И лед тронулся. Вовсю начали разрабатывать презентацию для показа в Штатах.
Хлопот значительно прибавилось, и со всей четкостью вырисовывалась будущая неизбежная командировка.
И вот, в тиши новогодней ночи, обняв разомлевшего Коську за плечи и крепко прижав к себе, Лекс наконец-то решился завести разговор о скором отъезде.
- У меня может быть сколько угодно замов, но лучше меня самого никто не убедит, что все в порядке.
Коська согласно кивнул и ласково потерся затылком о плечо Лекса. С удовольствием чувствуя, как сильнее сжимается кольцо рук вокруг него.
Он был слишком рад за Лекса, чтобы показать, как встревожили сердце слова о скором расставании.
Первая командировка, СМС о приземлении в Джэксонвилл, и странное, необоснованное ощущение потери.
Коське одиноко и непривычно понимать, что Лекс не вернется вечером и ждать его бессмысленно. Уже на третий день он бестолково слонялся по квартире не в силах сосредоточиться на уроках. С легкой тоской сознавая, что за пару лет совместной жизни разучился жить без Лекса. Перестал быть "сам по себе, своим собственным мальчиком"*, растворившись в своих чувствах к Лексу. Наткнувшись взглядом на висящий в ванной халат, вжался лицом в синий материал, вдыхая родной запах, затерявшийся в мягких складках. И поддавшись порыву, скинул с себя футболку и домашние штаны, стянул халат с вешалки и надел, чувствуя скольжение ткани по своему обнаженному телу.
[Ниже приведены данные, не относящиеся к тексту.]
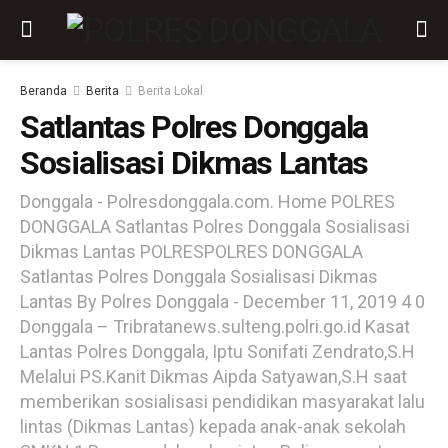
Beranda
Berita
Berita Lokal
Satlantas Polres Donggala
Sosialisasi Dikmas Lantas
Donggala - Polresdonggala.com. Home POLRES
DONGGALA Satlantas Polres Donggala Sosialisasi
Dikmas Lantas POLRESPOLRES DONGGALA
Satlantas Polres Donggala Sosialisasi Dikmas
Lantas By Polres Donggala - December 11, 2019 4 0
Donggala – Tribratanews.sulteng.polri.go.id Kasat
Lantas Polres Donggala, Iptu Sonifati Zendrato,S.H
Melalui PS.Kanit Dikmas Aipda Satyawan,S.H saat
memberikan sosialisasi pendidikan masyarakat lalu
lintas (Dikmas Lantas) kepada anak-anak sekolah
Когда Лекс связался с ним по скайпу, чтобы пожелать спокойных снов, Коська уселся перед камерой, подложив под себя ногу, в одном лишь халате. Тот велик ему и периодически сползает с плеча. Коська, заметив заинтересованный взгляд, провоцирующе провел по груди рукой и еще ниже опустил ворот, поводя обнаженным плечом. Лекс демонстративно зарычав, облизнулся и со смехом спросил разрумянившегося любовника:
- Как же там без меня справляется мой любимый мальчик? Смотри у меня, Кось, чтоб никаких любвеобильных однокурсников рядом с тобой не завелось!
- Какие еще однокурсники? - Коська искренне удивился. - Я за всё время ни одного даже в лицо не запомнил. О чём, ты?
Лекс подмигнул в ответ и одобрительно качнул головой.
- Ну, ну, я жду продолжения представления.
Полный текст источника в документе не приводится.